WHAT YOU SHOULD DO:
All pictures must be left out as you transcribe the lines from the first line of the data to the line containing "(fp_line (start -28.48 11.05)", both included.
**** SUPPLIED MATERIAL ****
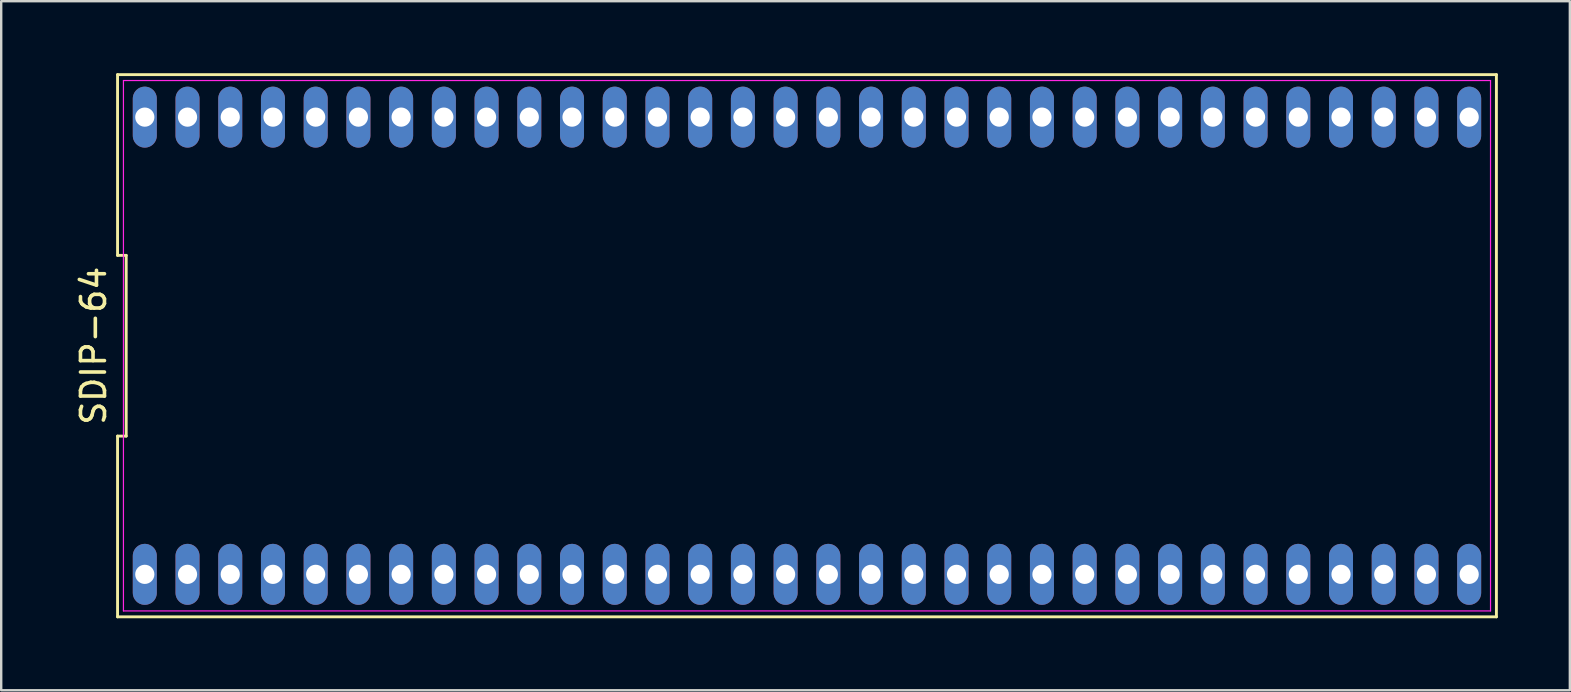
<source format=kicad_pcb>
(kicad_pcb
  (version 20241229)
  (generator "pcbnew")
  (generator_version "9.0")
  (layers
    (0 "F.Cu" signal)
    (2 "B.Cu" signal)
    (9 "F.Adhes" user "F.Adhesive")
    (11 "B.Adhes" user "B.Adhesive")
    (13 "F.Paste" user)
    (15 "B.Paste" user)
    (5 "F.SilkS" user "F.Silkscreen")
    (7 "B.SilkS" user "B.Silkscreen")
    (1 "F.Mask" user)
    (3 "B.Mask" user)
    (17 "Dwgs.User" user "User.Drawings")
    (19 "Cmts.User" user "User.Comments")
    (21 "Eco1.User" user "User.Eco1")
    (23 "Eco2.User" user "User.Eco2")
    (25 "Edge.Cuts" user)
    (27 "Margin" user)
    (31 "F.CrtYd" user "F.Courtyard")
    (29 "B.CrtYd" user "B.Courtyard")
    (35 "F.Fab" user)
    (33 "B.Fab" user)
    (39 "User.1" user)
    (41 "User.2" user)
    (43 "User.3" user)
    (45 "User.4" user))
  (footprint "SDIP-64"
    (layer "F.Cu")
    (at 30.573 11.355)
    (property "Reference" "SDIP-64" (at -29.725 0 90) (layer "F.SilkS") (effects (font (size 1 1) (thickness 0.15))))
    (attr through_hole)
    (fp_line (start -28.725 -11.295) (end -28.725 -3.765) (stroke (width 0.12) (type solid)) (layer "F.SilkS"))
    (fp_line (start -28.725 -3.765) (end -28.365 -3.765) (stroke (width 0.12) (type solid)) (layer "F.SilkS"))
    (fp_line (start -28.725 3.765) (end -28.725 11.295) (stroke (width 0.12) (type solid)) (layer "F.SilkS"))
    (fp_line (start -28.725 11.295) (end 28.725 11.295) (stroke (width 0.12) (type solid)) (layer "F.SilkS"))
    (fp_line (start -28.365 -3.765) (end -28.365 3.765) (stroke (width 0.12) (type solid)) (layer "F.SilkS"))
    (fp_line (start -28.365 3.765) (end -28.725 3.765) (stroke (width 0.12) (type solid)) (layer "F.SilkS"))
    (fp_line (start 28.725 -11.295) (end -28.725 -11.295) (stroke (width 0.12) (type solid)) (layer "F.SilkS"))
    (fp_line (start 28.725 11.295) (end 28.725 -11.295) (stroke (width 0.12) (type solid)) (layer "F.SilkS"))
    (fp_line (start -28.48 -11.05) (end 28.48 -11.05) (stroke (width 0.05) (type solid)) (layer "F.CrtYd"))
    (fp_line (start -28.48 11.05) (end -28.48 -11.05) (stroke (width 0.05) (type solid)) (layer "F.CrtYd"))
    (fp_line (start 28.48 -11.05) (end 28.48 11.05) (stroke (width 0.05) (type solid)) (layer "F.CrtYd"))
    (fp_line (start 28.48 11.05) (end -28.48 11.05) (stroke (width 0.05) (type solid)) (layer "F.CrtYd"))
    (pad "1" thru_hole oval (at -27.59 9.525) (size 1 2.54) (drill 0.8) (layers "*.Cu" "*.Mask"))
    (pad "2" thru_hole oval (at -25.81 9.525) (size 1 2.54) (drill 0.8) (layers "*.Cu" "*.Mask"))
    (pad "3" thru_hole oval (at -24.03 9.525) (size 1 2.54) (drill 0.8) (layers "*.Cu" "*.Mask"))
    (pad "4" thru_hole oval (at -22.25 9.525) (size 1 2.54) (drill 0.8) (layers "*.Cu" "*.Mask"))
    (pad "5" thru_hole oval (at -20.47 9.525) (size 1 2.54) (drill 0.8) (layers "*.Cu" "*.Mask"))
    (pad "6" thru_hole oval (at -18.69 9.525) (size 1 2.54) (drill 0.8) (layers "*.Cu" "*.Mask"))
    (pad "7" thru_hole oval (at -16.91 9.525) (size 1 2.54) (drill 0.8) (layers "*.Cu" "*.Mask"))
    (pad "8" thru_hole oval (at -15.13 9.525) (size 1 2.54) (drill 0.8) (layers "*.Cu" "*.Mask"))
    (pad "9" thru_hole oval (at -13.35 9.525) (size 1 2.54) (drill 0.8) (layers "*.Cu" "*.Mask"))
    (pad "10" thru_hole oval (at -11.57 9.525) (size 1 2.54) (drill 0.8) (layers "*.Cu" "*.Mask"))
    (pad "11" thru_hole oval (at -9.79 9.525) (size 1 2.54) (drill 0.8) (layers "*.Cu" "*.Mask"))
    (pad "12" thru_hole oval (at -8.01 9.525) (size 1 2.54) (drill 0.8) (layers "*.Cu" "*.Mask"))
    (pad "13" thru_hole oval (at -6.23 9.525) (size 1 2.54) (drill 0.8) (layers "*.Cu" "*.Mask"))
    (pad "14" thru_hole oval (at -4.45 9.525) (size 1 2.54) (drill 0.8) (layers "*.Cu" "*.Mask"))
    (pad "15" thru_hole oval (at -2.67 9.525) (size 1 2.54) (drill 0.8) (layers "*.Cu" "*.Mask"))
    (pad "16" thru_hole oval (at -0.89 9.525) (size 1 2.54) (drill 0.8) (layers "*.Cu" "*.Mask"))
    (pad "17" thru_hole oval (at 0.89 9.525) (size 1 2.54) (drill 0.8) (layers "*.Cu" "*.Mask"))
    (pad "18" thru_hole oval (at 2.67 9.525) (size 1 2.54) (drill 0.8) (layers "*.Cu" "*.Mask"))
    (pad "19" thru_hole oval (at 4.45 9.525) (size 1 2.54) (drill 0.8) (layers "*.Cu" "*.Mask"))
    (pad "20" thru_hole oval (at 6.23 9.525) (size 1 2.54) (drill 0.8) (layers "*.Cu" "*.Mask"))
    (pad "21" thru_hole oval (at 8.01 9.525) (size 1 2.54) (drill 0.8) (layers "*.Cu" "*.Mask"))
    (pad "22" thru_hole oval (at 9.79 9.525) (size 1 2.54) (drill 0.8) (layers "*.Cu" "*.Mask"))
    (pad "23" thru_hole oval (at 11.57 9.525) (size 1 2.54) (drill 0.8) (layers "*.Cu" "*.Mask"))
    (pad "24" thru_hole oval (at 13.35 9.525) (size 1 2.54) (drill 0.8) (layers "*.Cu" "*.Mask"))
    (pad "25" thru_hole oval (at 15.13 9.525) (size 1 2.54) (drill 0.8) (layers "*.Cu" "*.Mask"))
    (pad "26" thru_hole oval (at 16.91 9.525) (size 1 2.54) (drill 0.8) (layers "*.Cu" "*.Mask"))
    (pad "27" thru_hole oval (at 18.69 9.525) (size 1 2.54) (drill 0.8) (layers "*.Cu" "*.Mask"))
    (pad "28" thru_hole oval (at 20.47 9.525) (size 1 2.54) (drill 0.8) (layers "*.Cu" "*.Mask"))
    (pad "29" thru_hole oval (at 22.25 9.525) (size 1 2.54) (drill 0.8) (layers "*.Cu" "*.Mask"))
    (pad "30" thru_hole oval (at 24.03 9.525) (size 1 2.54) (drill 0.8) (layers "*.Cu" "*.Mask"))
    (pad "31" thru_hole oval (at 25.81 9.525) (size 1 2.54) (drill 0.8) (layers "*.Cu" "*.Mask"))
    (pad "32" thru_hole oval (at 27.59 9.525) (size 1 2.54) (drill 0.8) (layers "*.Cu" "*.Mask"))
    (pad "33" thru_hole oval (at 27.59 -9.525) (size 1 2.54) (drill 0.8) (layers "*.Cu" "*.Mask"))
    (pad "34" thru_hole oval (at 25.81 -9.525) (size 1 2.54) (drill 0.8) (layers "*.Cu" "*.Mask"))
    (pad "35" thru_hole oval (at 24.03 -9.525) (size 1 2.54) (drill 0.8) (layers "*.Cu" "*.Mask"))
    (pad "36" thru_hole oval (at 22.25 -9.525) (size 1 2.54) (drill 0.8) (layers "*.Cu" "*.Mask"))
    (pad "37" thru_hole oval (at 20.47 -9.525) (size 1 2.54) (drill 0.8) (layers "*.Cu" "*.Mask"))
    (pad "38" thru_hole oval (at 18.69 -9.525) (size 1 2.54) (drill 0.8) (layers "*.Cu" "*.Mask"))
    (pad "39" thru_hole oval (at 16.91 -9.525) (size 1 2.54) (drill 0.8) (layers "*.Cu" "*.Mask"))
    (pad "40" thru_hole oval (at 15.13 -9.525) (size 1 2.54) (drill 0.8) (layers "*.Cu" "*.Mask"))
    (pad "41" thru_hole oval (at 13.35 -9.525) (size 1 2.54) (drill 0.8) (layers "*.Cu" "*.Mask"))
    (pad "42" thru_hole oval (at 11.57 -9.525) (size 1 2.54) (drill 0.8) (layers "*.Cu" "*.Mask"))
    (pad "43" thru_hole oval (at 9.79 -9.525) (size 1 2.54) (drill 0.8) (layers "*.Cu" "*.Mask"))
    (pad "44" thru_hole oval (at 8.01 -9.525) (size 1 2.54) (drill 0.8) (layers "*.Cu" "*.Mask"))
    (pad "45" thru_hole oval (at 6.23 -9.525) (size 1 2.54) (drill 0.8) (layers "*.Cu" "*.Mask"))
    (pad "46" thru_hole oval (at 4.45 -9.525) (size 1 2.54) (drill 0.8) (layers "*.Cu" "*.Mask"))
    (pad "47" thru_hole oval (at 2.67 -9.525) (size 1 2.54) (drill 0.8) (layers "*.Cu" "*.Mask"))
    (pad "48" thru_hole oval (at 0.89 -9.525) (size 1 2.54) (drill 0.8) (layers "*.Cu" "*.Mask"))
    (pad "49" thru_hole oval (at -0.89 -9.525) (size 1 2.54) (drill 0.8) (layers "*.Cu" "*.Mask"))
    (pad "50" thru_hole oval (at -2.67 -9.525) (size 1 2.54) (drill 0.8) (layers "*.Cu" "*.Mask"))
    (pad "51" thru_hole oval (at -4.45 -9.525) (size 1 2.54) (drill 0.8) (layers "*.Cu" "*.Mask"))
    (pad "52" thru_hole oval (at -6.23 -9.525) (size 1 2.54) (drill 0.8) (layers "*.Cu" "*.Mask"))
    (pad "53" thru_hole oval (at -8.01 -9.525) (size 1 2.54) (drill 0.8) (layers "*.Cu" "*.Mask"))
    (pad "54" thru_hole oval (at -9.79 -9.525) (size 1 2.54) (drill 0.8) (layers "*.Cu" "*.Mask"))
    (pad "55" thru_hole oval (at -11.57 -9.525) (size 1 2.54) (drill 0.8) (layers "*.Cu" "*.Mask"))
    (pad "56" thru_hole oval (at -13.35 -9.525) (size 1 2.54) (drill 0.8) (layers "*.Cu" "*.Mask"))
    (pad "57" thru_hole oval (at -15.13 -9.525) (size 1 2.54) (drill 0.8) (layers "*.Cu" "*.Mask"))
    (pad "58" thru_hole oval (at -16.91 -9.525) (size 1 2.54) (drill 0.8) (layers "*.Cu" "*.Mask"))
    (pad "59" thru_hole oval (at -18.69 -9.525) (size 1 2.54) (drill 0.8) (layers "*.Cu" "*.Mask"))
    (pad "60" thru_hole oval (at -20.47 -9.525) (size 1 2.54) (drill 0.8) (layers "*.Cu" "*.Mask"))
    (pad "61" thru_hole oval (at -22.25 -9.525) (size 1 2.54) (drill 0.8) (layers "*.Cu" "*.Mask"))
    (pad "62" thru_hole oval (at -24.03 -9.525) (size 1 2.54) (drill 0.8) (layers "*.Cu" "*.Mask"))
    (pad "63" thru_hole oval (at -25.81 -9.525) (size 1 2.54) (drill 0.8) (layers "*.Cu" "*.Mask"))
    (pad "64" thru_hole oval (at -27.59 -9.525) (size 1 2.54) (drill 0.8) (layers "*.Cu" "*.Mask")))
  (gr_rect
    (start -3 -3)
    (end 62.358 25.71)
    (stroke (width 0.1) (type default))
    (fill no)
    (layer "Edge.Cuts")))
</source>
****
SOLUTION TO THIS TASK:
<source format=kicad_pcb>
(kicad_pcb
  (version 20241229)
  (generator "pcbnew")
  (generator_version "9.0")
  (layers
    (0 "F.Cu" signal)
    (2 "B.Cu" signal)
    (9 "F.Adhes" user "F.Adhesive")
    (11 "B.Adhes" user "B.Adhesive")
    (13 "F.Paste" user)
    (15 "B.Paste" user)
    (5 "F.SilkS" user "F.Silkscreen")
    (7 "B.SilkS" user "B.Silkscreen")
    (1 "F.Mask" user)
    (3 "B.Mask" user)
    (17 "Dwgs.User" user "User.Drawings")
    (19 "Cmts.User" user "User.Comments")
    (21 "Eco1.User" user "User.Eco1")
    (23 "Eco2.User" user "User.Eco2")
    (25 "Edge.Cuts" user)
    (27 "Margin" user)
    (31 "F.CrtYd" user "F.Courtyard")
    (29 "B.CrtYd" user "B.Courtyard")
    (35 "F.Fab" user)
    (33 "B.Fab" user)
    (39 "User.1" user)
    (41 "User.2" user)
    (43 "User.3" user)
    (45 "User.4" user))
  (footprint "SDIP-64"
    (layer "F.Cu")
    (at 30.573 11.355)
    (property "Reference" "SDIP-64" (at -29.725 0 90) (layer "F.SilkS") (effects (font (size 1 1) (thickness 0.15))))
    (attr through_hole)
    (fp_line (start -28.725 -11.295) (end -28.725 -3.765) (stroke (width 0.12) (type solid)) (layer "F.SilkS"))
    (fp_line (start -28.725 -3.765) (end -28.365 -3.765) (stroke (width 0.12) (type solid)) (layer "F.SilkS"))
    (fp_line (start -28.725 3.765) (end -28.725 11.295) (stroke (width 0.12) (type solid)) (layer "F.SilkS"))
    (fp_line (start -28.725 11.295) (end 28.725 11.295) (stroke (width 0.12) (type solid)) (layer "F.SilkS"))
    (fp_line (start -28.365 -3.765) (end -28.365 3.765) (stroke (width 0.12) (type solid)) (layer "F.SilkS"))
    (fp_line (start -28.365 3.765) (end -28.725 3.765) (stroke (width 0.12) (type solid)) (layer "F.SilkS"))
    (fp_line (start 28.725 -11.295) (end -28.725 -11.295) (stroke (width 0.12) (type solid)) (layer "F.SilkS"))
    (fp_line (start 28.725 11.295) (end 28.725 -11.295) (stroke (width 0.12) (type solid)) (layer "F.SilkS"))
    (fp_line (start -28.48 -11.05) (end 28.48 -11.05) (stroke (width 0.05) (type solid)) (layer "F.CrtYd"))
    (fp_line (start -28.48 11.05) (end -28.48 -11.05) (stroke (width 0.05) (type solid)) (layer "F.CrtYd"))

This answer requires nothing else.